This section contains worked examples of the type of differential equation which can be solved by direct Integration.

Definition

Separable Differential Equations are differential equations which respect one of the following forms :
  • \displaystyle \frac{dy}{dx} = F(x,y) where F is a two variable function, also continuous.

  • \displaystyle f(y)dy=g(x)dx, where f and g are two real continuous functions.

Rational Functions

A rational function on \mathhf{R} is a function f:\mathhf{R}\to\mathhf{R} which can be expressed as \displaystyle f(x)=\frac{P(x)}{Q(x)} where P,Q are two polynomials.
Example:

Example - Simple Differential Equation
Problem
Solve:
\frac{d^2y}{dx^2} = 2 + \frac{1}{x}

Workings
As the equation is of first order, integrate the function twice, i.e.
\frac{dy}{dx} = 2x + ln\,x + C
and
y = x^2 + x\,ln\,x + Cx + K
Solution
y = x^2 + x\,ln\,x + Cx + K

Trigonometric Functions

A rational function on \mathhf{R} is a function f:\mathhf{R}\to\mathhf{R} which can be expressed as a combination of trigonometric functions (sinx,cosx,tanx,cotanx).
Example:

Example - Simple Cosine
Problem
\frac{dy}{dx}=\frac{1}{cos^2 \tfrac{1}{2}x}

Workings
This is the same as
y=\int \frac{1}{\cos^2 \tfrac{1}{2}x}dx

which we integrate in the normal way to yield
y=2\tan \tfrac{1}{2} x + C
Solution
y=2\tan \tfrac{1}{2} x + C

Physics Examples

Example:

Example - Potential example
Problem
If a and b are the radii of concentric spherical conductors at potentials of V_1 respectively, then V is the potential at a distance r from the centre.
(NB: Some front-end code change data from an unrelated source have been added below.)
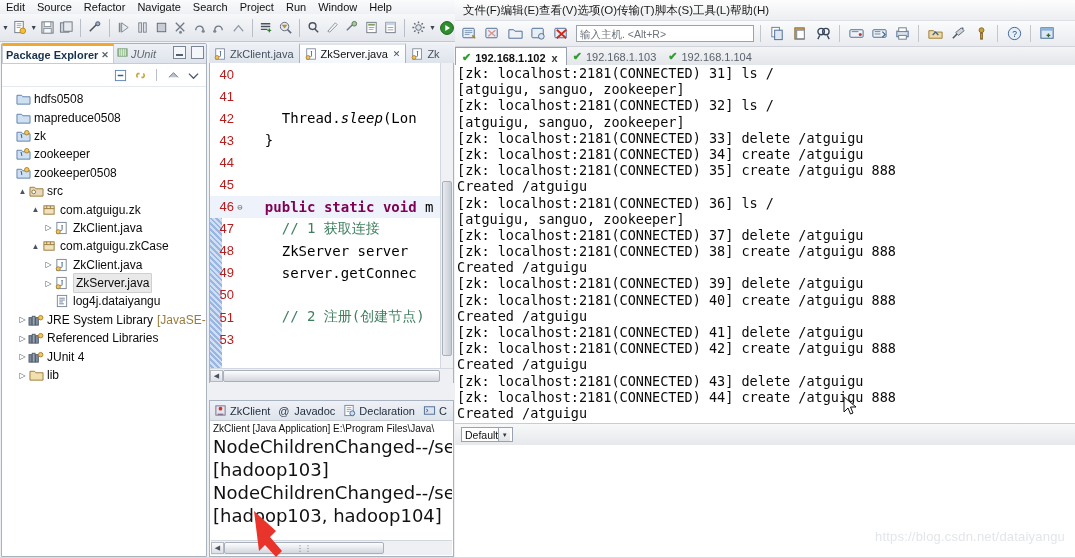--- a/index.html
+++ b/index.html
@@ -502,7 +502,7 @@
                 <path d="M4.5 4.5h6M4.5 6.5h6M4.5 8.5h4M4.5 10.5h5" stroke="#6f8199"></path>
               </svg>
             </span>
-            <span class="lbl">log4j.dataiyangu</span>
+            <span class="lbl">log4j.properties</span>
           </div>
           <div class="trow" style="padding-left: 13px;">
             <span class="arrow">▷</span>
Find the value of V if:
\frac{d}{dr}\left(r^2 \frac{dV}{dr} \right)=0}
and V=V_1 at r=a and V=0 at r=b

Workings
\frac{d}{dr}\left(r^2\frac{dV}{dr} \right)=0

\therefore\;\;\;\;\;\;r^2\frac{dV}{dr} \right)=A

\frac{dV}{A}=\frac{dr}{r^2}

\therefore\;\;\;\;\;\;\frac{V}{A}=-\frac{1}{r}\;+\;B

Substituting in the given values for V and r
\frac{V_1}{A}=-\frac{1}{a}+B
and
\frac{0}{A}=-\frac{1}{b}+B
\therefore\;\;\;\;\;\;B=\frac{1}{b}
\therefore\;\;\;\;\;\;\frac{V_1}{A}=-\frac{1}{a}+\frac{1}{b}=-\frac{b-a}{ab}
Thus
A=-\frac{abV_1}{b-a}
Solution
V=\left(\frac{1}{r}-\frac{1}{b} \right)\left(\frac{abV_1}{b-a} \right)